---------- DATA FOR THE TASK

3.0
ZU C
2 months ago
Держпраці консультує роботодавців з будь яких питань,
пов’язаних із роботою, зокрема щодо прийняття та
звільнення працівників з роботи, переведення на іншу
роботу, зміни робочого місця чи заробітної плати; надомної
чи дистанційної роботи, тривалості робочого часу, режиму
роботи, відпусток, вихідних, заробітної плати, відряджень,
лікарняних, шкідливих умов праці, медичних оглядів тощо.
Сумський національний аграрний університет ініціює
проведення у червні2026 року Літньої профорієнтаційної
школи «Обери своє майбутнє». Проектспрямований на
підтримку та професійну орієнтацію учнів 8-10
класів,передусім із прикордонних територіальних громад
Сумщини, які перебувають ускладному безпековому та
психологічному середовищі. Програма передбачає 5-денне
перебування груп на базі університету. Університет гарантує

--------------------

WHAT THE EXERCISE ASKS:
What is needed is an exact copy of the lines from the one holding "психологічному середовищі. Програма" through the final line of the material.

ANSWER AREA:
психологічному середовищі. Програма передбачає 5-денне
перебування груп на базі університету. Університет гарантує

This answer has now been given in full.